What’s significant about that fact? As currently written, Buffalo’s new zoning law, the “Green Code,” proposes to mail to property owners only a notice of a public hearing – before the Common Council, Zoning Board of Appeals, or City Planning Board – regarding a zoning application impacting their neighborhood. If not changed, the Green Code’s notice policy would exclude a majority of city residents from the most reliable and effective type of public notification – receipt in the mail of a written notice.
The Green Code’s approach to zoning notices is a step backwards from the notice requirements in Buffalo’s current zoning ordinance. The existing law calls for service of a notice “upon all owners and occupants” within a specified distance from a property seeking a zoning map change. Mayor Byron Brown’s administration – while claiming to seek input from all city stakeholders – has not explained its proposed weakening of the notice requirements by the exclusion of renters.
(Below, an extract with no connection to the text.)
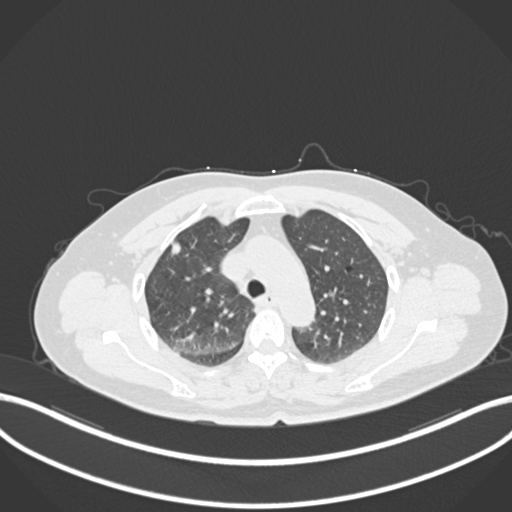
Chest CT, one axial slice. Slice 170 of 223 in the series (ordered by position). Lung window (W 1500 / L -600 HU). 512 × 512 image matrix. Female patient, age 56 years. Case-level facts recorded for this patient, not image findings: clinical TNM (as recorded): T1c N0 M0.
Outlined on this slice (rectangle marked by the reading radiologist):
- lung tumour (recorded histology: adenocarcinoma): box from (x=168, y=241) to (x=185, y=256) px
Unfortunately, the Green Code is not alone in promoting a policy adversely impacting tenants. Other upstate cities – including Niagara Falls, Rochester, and Syracuse – also mail notices only to nearby property owners. But Buffalo’s Common Council now has a perfect opportunity to correct an unfair and unjustifiable notice process as it reviews the proposed Green Code.
The potential harm to a resident’s quality of life or a neighborhood’s character is just as substantial whether you own or rent your castle. As our state’s highest court asserted nearly 30 years ago: “A change in contiguous or closely proximate property obviously can as readily affect the value and enjoyment of a leasehold as the underlying ownership interest.” Despite this self-evident statement, the Green Code would perpetuate a system where absentee landlords are given greater protection than individuals and families who – through choice or circumstances – rent their residences.
Other forms of public notice are not as effective as a written notice in your mailbox – whether the card or letter is addressed to a specific resident or “current occupant.” A sign posted in front of a subject parcel is much less likely to catch the attention of a busy, elderly, or infirm resident than a post card in the mail. And it would be foolish to pretend that legal notices published in the Buffalo News classifieds are read by more than a tiny percentage of Buffalonians.
I urge Buffalo renters and their advocates to contact their Council Members, and the Green Code authors at the City’s Office of Strategic Planning, and demand a zoning process that treats tenants with at least as much respect as absentee landlords.